August 1, 2024 by Donald Papp 15 Comments

Here’s a short research paper from 2013 that explains how to create “hydroglyphics”, or writing with selecting surface wetting. In it, an apparently normal-looking petri dish is treated so as to reveal a message when wetted with water vapor. The contrast between hydrophobic and hydrophilic surfaces, which is not visible to the naked eye, becomes visible when misted with water. All it took was a mask, and a little treatment with a modified Tesla coil.

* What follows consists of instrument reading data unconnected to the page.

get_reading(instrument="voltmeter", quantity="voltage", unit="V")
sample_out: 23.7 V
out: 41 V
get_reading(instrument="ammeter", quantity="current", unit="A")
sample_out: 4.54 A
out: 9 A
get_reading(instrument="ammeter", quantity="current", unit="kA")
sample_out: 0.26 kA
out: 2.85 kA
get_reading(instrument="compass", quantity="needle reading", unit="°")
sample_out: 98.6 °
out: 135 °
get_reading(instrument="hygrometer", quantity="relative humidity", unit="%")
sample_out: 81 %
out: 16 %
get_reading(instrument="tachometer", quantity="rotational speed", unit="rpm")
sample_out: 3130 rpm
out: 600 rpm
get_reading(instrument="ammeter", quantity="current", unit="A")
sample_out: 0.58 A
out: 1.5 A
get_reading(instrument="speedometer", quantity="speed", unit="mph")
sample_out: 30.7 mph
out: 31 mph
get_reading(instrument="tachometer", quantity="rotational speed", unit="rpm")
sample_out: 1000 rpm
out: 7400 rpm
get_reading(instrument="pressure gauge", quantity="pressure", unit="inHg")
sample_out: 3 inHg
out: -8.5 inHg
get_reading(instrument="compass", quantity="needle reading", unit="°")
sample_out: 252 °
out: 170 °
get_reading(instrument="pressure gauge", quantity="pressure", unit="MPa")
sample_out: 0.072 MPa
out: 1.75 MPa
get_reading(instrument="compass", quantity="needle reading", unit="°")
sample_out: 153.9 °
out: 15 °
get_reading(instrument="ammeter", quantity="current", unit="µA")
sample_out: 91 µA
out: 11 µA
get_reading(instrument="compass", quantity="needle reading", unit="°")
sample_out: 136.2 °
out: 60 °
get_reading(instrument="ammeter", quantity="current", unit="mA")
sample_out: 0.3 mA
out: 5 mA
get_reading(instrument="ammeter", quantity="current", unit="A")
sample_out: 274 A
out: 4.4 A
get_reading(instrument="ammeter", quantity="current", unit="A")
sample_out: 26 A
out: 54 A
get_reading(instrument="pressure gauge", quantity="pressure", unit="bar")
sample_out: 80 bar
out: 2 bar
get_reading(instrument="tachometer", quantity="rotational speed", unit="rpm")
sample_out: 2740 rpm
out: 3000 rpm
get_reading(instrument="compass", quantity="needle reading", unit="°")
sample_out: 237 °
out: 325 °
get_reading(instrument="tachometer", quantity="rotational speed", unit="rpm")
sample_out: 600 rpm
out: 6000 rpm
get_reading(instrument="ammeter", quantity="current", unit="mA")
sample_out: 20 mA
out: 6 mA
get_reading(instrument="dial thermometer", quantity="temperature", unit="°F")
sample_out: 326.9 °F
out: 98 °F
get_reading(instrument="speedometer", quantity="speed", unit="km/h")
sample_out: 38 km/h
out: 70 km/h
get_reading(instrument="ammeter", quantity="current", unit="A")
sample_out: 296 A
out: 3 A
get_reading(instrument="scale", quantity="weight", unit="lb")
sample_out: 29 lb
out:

Plastics tend to be hydrophobic, meaning their surface repels water. These plastics also tend to be non-receptive to things like inks and adhesives. However, there is an industrial process called corona treatment (invented by Verner Eisby in 1951) that changes the surface energy of materials like plastics, rendering them more receptive to inks, coatings, and adhesives. Eisby’s company Vetaphone still exists today, and has a page describing the process.

What’s this got to do with the petri dishes and their secret messages? The process is essentially the same. By using a Tesla coil modified with a metal wire mesh, the surface of the petri dish is exposed to the coil’s discharge, altering its surface energy and rendering it hydrophilic. By selectively blocking the discharge with a nonconductive mask made from a foam sticker, the masked area remains hydrophobic. Mist the surface with water, and the design becomes visible.

The effects of corona treatment decay over time, but we think this is exactly the sort of thing that is worth keeping in mind just in case it ever comes in useful. Compact Tesla coils are fairly easy to get a hold of nowadays, but it’s also possible to make your own.